Australia International Education Statistics
From the ICEF Monitor:
‘Australia reverses three-year enrolment decline, commencements up sharply in 2013. New Australian government statistics show that, for the first time since 2009, there has been an overall increase in the country’s international student enrolment. There were 526,932 international student enrolments in 2013, marking a 2.6% increase over 2012. The 2.6% growth rate compares to an average 5.9% growth rate over the past ten years – but also represents a distinct reversal of the enrolment declines registered in 2010, 2011, and 2012.
Moreover, international student commencements jumped by 9.3% on average across all sectors; all sectors grew except for Vocational Education and Training (VET), which essentially did not change from 2012 (it dropped by 0.1%). The 9.3% growth, furthermore, compares with an average commencement growth rate among international students of 5.4% over the past ten years, suggesting a strengthening base for further growth for Australia going forward….
In terms of source countries, four of the top five markets – China, South Korea, Vietnam, and Thailand – are sending more students than in 2012. India, the second-most important source country overall after China, posted an 8.6% decline for the year after a modest (1.85%) year-over-year increase in commencements……
VET still hurting, though decline has slowed
The next-most important international education sector in Australia, by volume at least, is not enjoying the same upswing as the other sectors. Responsible for 25.6% of total enrolments and 27.7% of total commencements, VET enrolments fell by 6.4% in 2013 and commencements by 0.1% in 2013.
In VET, India emerges as the most important source country, responsible for 21.5% of enrolments and 17.6% of commencements. China is next with 10.5% enrolments, followed by the Republic of Korea and Thailand (7.3% and 6.6% respectively).
In a recent ICEF Monitor article, Claire Field, Chief Executive Officer of the Australian Council for Private Education and Training (ACPET), made a point of underlining the importance of the VET sector in Australia.

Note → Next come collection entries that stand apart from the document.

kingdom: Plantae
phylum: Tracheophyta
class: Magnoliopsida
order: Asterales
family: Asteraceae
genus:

But as far back as July of 2013, we wrote about the data emerging then about the sector continuing to experience declines, in large part because of what many see as its exclusion from visa and immigration reforms in Australia. The 6.4% international student enrolment drop this year in VET follows a decline of 50% from 2009-2012.’
However, some question the data used, and especially counting year on year vs the low point, in other words 7% growth annually for some time is needed to approach the peaks reached earlier.